Even their two biggest career #1 Hits, "My Girl" and "Just My Imagination" were presented in medley form (with each other) to close out the show ... to my mind, a complete injustice to their indelible contribution to The Motown Sound and long-lasting appeal.
WORD TO THE WISE: Perhaps the best example that drove this point home to me was their ten minute performance of "Some Enchanted Evening", in which they reinvented the song's melody (making it almost unrecognizable in the process), in favor of displaying some vocal gymnastics ... it not only went on too long, but was completely unnecessary. I feel quite confident in saying that there probably wasn't a single member of the audience who wouldn't have GLADLY traded these ten minutes of tedious boredom for full-length versions of more of the music we all really came to hear.
I will say this ... Edwards has put together a stellar group of vocalists. I guess if you're going to pay tribute to The Temptations, there are certain "necessities" that have to be there ... including the high soprano / falsetto of Eddie Kendricks, the low-down bass and baritone of Melvin Franklin, and the strong rich tenor voices of David Ruffin, Otis Wilson and Paul Williams. In this regard, he succeeded ... each vocalist displayed their incredible talent and richness of voice where needed. (In fact one of those vocalists is none other than Paul Williams, Jr., a fact I was unaware of until Dennis introduced the group!) Edwards also wisely distributed the lead vocals to the individuals best suited to handle them ... and often took on more of a background role as the material dictated.
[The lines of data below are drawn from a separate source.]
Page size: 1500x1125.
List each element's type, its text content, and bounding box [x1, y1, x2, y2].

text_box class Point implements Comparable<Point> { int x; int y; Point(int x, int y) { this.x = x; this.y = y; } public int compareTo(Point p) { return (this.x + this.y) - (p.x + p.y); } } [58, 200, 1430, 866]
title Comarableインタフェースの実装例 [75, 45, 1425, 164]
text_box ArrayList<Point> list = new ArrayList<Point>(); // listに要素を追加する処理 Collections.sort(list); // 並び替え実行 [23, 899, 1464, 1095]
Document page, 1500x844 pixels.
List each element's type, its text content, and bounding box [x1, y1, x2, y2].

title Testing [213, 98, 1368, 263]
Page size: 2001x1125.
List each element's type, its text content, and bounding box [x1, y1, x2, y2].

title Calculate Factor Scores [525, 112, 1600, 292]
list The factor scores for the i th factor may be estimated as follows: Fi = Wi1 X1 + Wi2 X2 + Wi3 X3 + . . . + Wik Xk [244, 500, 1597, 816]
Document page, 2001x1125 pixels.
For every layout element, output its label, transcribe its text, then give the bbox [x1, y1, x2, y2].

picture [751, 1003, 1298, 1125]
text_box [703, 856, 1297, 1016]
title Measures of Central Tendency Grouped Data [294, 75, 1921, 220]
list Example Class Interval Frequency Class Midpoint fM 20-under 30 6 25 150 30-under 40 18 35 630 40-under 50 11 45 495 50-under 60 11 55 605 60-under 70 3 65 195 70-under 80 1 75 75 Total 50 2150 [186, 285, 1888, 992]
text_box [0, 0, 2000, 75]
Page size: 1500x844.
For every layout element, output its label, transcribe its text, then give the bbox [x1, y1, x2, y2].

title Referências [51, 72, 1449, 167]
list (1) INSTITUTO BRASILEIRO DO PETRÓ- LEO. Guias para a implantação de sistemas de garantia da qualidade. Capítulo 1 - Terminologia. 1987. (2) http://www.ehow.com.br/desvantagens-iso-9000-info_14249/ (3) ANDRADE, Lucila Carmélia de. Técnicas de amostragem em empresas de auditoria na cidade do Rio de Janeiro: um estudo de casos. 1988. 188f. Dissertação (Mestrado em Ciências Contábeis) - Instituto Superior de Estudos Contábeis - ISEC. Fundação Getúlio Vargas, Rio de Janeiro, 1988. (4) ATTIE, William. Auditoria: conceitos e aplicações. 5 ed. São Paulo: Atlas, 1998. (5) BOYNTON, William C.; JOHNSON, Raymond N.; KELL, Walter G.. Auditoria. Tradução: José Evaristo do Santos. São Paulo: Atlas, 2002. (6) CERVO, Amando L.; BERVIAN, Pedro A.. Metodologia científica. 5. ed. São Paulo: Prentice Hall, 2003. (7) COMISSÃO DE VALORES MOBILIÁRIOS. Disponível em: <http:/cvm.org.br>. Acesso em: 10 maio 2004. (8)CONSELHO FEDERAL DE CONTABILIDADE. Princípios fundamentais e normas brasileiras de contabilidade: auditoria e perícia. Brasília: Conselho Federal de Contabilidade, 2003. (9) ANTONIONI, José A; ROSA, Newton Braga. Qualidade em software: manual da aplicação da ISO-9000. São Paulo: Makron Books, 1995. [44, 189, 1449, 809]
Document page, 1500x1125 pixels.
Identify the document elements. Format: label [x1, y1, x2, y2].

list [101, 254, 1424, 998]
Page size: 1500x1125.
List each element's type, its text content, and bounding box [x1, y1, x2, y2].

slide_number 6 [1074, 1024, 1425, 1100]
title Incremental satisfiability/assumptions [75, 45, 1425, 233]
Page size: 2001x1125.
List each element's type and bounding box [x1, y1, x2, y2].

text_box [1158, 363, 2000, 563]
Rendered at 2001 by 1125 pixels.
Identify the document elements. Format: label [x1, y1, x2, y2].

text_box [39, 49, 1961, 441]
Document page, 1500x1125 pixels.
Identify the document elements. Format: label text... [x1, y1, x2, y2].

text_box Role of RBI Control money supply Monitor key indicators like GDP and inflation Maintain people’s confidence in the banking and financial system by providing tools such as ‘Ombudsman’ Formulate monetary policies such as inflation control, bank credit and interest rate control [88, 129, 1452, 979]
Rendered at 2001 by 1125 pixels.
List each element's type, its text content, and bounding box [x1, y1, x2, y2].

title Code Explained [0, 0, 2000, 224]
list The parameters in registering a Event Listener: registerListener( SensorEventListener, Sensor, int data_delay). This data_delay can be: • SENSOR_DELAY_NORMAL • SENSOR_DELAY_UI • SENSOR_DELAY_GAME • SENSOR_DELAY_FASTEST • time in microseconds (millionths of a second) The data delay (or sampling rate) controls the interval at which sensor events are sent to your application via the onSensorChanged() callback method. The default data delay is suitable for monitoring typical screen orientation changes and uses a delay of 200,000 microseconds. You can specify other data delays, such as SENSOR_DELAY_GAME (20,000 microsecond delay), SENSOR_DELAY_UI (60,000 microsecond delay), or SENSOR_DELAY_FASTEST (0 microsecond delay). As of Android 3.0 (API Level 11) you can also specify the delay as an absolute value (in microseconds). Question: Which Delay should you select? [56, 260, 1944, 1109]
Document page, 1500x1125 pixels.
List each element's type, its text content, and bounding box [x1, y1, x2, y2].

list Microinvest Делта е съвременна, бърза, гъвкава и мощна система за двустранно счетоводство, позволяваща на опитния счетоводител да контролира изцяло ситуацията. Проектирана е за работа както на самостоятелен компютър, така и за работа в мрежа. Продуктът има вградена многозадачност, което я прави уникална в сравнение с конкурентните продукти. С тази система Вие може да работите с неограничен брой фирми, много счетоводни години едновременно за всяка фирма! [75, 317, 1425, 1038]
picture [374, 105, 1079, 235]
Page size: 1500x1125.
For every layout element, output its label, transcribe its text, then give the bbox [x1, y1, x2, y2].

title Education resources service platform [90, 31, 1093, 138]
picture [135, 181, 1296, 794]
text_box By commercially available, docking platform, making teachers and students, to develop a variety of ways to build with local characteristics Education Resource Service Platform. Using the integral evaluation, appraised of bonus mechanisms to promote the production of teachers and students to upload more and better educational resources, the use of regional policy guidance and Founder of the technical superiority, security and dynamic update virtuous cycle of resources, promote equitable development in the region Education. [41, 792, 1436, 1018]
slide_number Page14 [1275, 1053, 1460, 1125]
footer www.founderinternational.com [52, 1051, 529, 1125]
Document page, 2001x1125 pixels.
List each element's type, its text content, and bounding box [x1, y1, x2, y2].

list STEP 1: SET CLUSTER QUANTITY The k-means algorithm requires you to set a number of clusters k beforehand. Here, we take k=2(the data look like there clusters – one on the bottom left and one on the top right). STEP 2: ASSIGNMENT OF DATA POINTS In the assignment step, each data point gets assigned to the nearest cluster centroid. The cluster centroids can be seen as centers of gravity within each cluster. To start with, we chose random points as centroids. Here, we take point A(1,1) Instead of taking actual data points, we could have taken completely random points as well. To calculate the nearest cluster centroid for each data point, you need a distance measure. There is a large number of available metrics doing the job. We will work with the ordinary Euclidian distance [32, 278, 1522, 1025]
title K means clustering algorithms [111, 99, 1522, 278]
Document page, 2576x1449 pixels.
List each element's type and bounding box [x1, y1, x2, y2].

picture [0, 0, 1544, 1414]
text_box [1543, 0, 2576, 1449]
Without a doubt, each and every man on stage was impressive in their presentation ... it's just a shame that we weren't treated to more of an overall show of the hits ... far too many songs went on for far too long, almost as if they were stretching for time to fill their two hour slot ... and the selection of so many lesser known (and, in some cases, UNKNOWN) material rather than playing up (and paying more attention to) their best known hits left the audience more than a little disappointed. (That's not just MY opinion ... we heard this from several fans leaving the theater on their way back to their cars who were expressing the exact same view.)
Frannie was able to grab a couple of shots of Dennis Edwards and Paul Williams, Jr., shaking hands
with their fans at the end of the show. (That's her marquee shot up at the top of this piece, too)
Overall Concert Review (on a scale of 1 - 10) : 5
My understanding is that The Temptations are headed to Broadway for a two week string of performances with The Four Tops (who, sadly, are also missing their original lead singer). Ironically, they'll be competing with "Motown: The Musical" playing right up the street.
Perhaps in this configuration, each band will be forced to play a pared-down set of music, thus concentrating on giving the audience the very best of their best material. I hope so ... it will make for a far more enjoyable show.